[Start SOURCE]

# Anyone Watching the NBA Finals?



## Ruthanne (Jun 3, 2019)

I watched it last night.  Glad the 2 teams are tied now.  We'll see who wins this!!nthego:


----------



## moviequeen1 (Jun 4, 2019)

I don't usually watch NBA games,but I'm rooting for Toronto Raptors to become the 1st Canadian team to win
I'm sure that would upset some fans


----------



## Ruthanne (Jun 4, 2019)

I'm rooting for Golden State because I like them better.  Doesn't upset me whoever someone likes.


----------



## norman (Jun 4, 2019)

I never watch NBA, but hope Toronto wins as GS bought their team that made them almost unbeatable...This is done all the tiime so if a owner has the money!  Look out the Lakers are next.


----------



## JustBonee (Jun 4, 2019)

Ruthanne said:


> I'm rooting for Golden State because I like them better.  Doesn't upset me whoever someone likes.



Just can't root for them after they took the Rockets out...:black_eyed:


----------



## Ruthanne (Jun 4, 2019)

norman said:


> I never watch NBA, but hope Toronto wins as GS bought their team that made them almost unbeatable...This is done all the tiime so if a owner has the money!  Look out the Lakers are next.


Yes, it is done all the time.  I want GS to win because it's an American team and I'd prefer to root for my own country team.


----------



## Ruthanne (Jun 4, 2019)

Bonnie said:


> Just can't root for them after they took the Rockets out...:black_eyed:


Yeah, I guess so..


----------



## norman (Jun 4, 2019)

Ruthanne said:


> Yes, it is done all the time.  I want GS to win because it's an American team and I'd prefer to root for my own country team.


I hope you get your wish, I like a underdog,  if Kevin Durant is cleared to play the series is over.  GS had the money to acquire him and he probably would have never achieved his ultimate goal (a ring) if he was playing for most other teams.  The game today is made up of  international players, at least Durant is from the great state of Maryland.


----------



## Ruthanne (Jun 4, 2019)

norman said:


> I hope you get your wish, I like a underdog,  if Kevin Durant is cleared to play the series is over.  GS had the money to acquire him and he probably would have never achieved his ultimate goal (a ring) if he was playing for most other teams.  The game today is made up of  international players, at least Durant is from the great state of Maryland.


I don't know if Durant would have done well with another team--it's something to be seen IMO.  Yeah, Maryland is a great state and I like CA, too.  I wonder what the percentage of international players is ?  I thought in America most were Americans but I'm rather new to the NBA games, too.

[End SOURCE]
[Start ENTRIES PROVIDED]

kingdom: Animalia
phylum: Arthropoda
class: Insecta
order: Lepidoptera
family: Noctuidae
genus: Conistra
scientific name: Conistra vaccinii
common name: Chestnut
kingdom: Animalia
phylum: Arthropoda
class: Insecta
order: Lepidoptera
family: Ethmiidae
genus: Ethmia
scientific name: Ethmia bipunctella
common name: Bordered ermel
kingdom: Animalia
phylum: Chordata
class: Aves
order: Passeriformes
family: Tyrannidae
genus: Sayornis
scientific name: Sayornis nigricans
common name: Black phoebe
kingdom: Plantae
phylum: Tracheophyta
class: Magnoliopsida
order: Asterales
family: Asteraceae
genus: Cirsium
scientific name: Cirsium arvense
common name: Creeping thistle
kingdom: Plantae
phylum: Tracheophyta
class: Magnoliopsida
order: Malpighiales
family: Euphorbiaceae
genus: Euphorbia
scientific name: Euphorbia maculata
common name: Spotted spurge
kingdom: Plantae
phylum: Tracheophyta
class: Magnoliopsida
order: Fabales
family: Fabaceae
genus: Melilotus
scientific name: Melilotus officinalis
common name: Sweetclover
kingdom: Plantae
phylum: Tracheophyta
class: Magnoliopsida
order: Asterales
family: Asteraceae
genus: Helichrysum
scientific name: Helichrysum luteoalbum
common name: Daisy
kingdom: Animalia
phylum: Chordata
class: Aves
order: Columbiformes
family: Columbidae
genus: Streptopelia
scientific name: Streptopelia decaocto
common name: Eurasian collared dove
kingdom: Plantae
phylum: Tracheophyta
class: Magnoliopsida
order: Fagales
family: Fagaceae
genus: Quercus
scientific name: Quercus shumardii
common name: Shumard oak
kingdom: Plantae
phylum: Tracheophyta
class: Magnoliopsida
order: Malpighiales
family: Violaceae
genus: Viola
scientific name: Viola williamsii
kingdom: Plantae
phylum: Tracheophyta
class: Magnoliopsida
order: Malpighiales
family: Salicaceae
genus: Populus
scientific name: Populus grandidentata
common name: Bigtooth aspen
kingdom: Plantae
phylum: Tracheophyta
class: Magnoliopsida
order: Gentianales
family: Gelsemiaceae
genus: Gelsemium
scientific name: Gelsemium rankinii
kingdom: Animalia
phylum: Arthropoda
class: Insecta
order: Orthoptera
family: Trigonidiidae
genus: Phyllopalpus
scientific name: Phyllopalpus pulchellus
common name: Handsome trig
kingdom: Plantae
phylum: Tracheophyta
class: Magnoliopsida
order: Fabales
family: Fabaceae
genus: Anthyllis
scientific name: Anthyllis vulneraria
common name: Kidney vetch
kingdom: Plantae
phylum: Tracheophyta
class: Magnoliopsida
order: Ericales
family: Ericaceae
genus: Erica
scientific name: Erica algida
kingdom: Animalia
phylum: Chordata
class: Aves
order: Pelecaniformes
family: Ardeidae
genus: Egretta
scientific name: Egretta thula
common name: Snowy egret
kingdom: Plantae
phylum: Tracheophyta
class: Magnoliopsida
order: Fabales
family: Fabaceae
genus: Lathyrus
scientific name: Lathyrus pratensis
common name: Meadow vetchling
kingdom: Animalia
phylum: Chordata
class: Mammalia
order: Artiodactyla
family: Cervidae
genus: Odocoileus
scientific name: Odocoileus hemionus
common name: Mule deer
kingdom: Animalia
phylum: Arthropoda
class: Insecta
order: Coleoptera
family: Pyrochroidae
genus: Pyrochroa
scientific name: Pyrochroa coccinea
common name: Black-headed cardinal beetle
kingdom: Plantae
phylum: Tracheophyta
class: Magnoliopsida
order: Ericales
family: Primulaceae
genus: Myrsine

[End ENTRIES PROVIDED]

» **OBJECTIVES**
1) Answer these about the NBA Finals thread:
(a) Which team is moviequeen1 rooting for, and what would that team become by winning?
(b) Which team does JustBonee say Golden State took out?
(c) What state does norman say Kevin Durant is from?
2) Transcribe the NBA Finals thread from "I don't know" up to and including "NBA games, too.".
Answer using only the NBA Finals thread, not the material.

» **PROBLEM SOLUTIONS**
1)
(a) The Toronto Raptors, who would become the first Canadian team to win.
(b) The Rockets.
(c) Maryland.

2)
I don't know if Durant would have done well with another team--it's something to be seen IMO.  Yeah, Maryland is a great state and I like CA, too.  I wonder what the percentage of international players is ?  I thought in America most were Americans but I'm rather new to the NBA games, too.